Penicillin allergy prevalence is internationally reported to be around 10%. However, the majority of patients who report a penicillin allergy do not have a clinically significant hypersensitivity. Few patients undergo evaluation, which leads to overuse of broad-spectrum antibiotics. The objective of this study was to monitor prevalence and implement screening and testing of hospitalized patients.

Methods

All patients admitted to the medical department in a local hospital in Oslo, Norway, with a self-reported penicillin allergy were screened using an interview algorithm to categorize the reported allergy as high-risk or low-risk.
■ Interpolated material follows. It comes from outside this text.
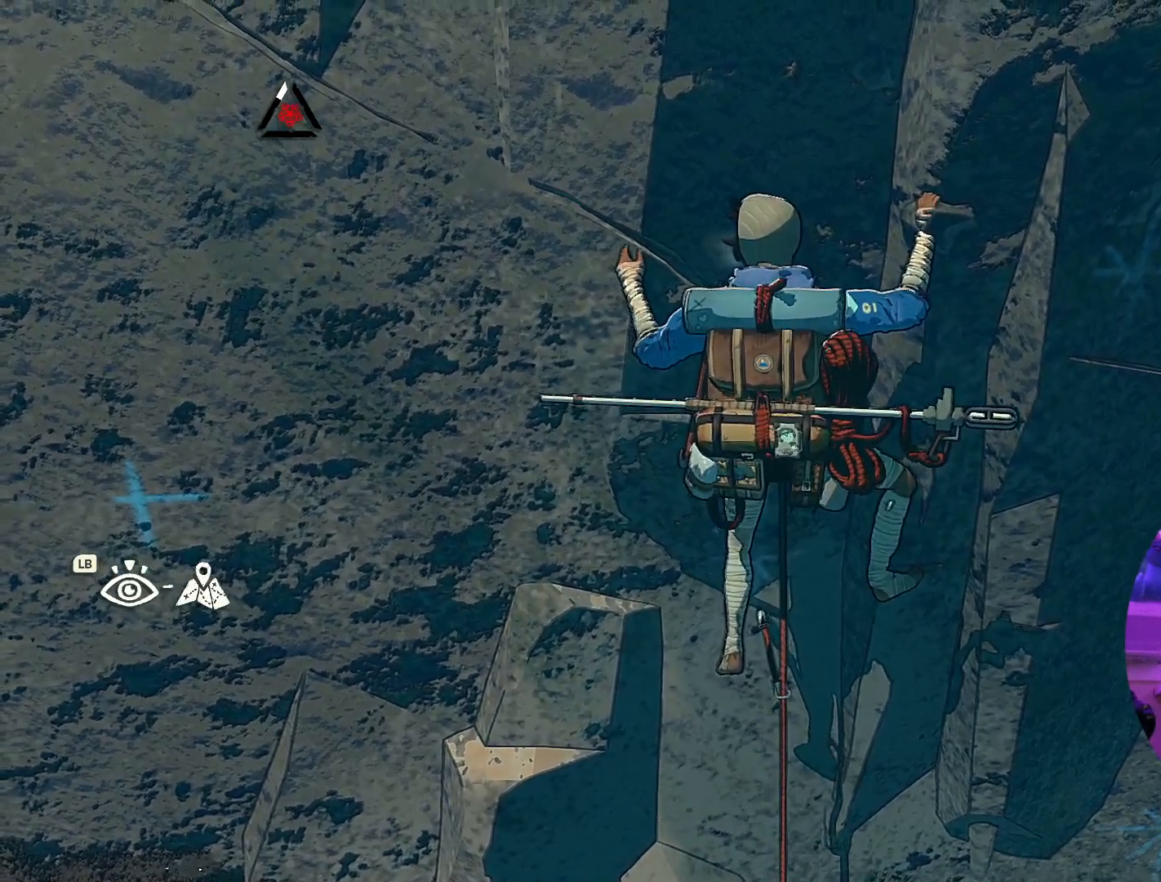
{"dt_ms": 1000, "buttons": [], "left_stick": "center", "right_stick": "up"}
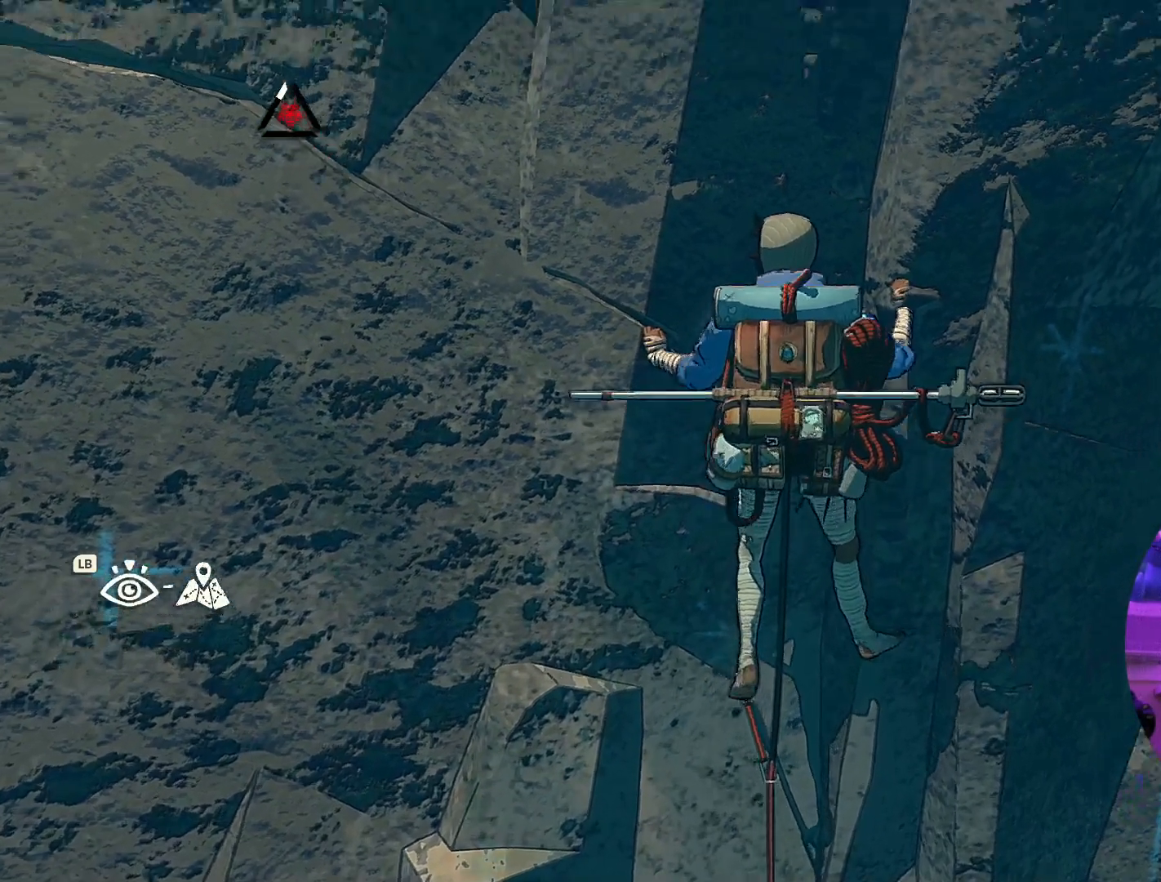
{"dt_ms": 500, "buttons": [], "left_stick": "center", "right_stick": "left", "events": [[483, "right_stick", "left"]]}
Patients with a history of low-risk allergy underwent a direct graded oral amoxicillin challenge to verify absence of a true IgE-type allergy.

Results

257 of 5529 inpatients (4.6%) reported a penicillin allergy. 191 (74%) of these patients underwent screening, of which 86 (45%) had an allergy categorized as low-risk. 54 (63%) of the low-risk patients consented to an oral test. 98% of these did not have an immediate reaction to the amoxicillin challenge, and their penicillin allergy label could thus be removed. 42% of the patients under treatment with antibiotics during inclusion could switch to treatment with penicillins immediately after testing, in line with the national recommendations for antibiotic use.

Conclusions

The prevalence of self-reported penicillin allergy was lower in this Norwegian population, than reported in other studies. Screening and testing of hospitalized patients with self-reported penicillin allergy is a feasible and easy measure to de-label a large proportion of patients, resulting in immediate clinical and environmental benefit. Our findings suggest that non-allergist physicians can safely undertake clinically impactful allergy evaluations.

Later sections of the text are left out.